| STATED TASK |
Copy the rows from the line containing "scientific name: Melianthus major" through the end of the rows, replacing "common name" with "vernacular name" and leaving everything else unchanged.

========

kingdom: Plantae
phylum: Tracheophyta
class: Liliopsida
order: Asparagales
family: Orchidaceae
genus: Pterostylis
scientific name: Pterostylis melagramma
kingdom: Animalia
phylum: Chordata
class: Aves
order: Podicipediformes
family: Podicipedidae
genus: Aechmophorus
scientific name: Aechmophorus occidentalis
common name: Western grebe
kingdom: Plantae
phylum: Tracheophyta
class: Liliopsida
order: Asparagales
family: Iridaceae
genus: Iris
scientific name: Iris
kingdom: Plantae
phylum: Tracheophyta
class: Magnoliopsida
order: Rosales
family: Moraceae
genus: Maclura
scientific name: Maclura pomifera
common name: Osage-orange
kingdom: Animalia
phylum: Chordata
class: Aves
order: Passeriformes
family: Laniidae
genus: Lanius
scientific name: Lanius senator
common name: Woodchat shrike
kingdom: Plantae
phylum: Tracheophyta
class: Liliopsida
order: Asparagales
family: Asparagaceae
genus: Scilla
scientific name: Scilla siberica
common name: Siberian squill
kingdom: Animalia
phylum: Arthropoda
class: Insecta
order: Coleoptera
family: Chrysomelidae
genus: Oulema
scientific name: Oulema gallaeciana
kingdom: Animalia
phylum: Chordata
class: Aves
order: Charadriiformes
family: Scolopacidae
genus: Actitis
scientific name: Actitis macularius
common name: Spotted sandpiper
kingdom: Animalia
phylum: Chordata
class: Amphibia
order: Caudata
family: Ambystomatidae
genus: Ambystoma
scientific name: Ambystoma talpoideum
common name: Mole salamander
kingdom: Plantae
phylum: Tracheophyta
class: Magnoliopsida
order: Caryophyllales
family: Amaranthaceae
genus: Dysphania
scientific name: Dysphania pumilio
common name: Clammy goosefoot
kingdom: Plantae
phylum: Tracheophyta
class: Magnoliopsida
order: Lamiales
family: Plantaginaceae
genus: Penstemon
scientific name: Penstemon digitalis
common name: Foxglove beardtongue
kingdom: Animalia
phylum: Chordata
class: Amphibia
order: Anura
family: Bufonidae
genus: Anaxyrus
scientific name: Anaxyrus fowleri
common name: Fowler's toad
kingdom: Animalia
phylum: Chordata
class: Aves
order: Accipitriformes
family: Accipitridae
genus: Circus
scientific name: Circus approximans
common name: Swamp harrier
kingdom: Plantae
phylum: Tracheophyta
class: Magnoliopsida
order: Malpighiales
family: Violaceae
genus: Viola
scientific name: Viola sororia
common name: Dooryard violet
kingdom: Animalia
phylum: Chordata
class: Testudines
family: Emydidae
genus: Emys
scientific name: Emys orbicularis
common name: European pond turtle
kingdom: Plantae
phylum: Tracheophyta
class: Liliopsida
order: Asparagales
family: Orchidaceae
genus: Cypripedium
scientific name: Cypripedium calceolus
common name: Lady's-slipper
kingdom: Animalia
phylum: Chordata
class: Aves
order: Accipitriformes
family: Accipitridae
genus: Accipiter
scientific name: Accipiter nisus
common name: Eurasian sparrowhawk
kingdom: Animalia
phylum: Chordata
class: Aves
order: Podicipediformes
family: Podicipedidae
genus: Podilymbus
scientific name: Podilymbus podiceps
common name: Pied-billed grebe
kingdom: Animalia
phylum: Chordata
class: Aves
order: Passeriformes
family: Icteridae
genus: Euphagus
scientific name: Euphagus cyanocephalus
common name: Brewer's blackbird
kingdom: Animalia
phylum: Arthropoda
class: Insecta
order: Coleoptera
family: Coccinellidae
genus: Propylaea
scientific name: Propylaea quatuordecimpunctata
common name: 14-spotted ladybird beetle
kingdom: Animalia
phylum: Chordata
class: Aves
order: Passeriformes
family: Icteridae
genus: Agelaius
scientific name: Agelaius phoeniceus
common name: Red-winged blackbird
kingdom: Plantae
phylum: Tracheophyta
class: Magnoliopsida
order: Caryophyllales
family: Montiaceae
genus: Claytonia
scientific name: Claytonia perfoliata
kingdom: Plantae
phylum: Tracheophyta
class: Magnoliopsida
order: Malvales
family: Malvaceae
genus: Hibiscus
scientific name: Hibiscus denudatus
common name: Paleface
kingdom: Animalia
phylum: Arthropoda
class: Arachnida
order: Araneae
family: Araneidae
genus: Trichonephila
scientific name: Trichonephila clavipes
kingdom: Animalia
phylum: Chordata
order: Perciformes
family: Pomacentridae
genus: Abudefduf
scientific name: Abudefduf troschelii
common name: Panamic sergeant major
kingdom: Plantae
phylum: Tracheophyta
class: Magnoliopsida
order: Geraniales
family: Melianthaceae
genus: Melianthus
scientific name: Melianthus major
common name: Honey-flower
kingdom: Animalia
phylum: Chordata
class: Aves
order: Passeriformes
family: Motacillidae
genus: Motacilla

========

| EXPECTED ANSWER |
scientific name: Melianthus major
vernacular name: Honey-flower
kingdom: Animalia
phylum: Chordata
class: Aves
order: Passeriformes
family: Motacillidae
genus: Motacilla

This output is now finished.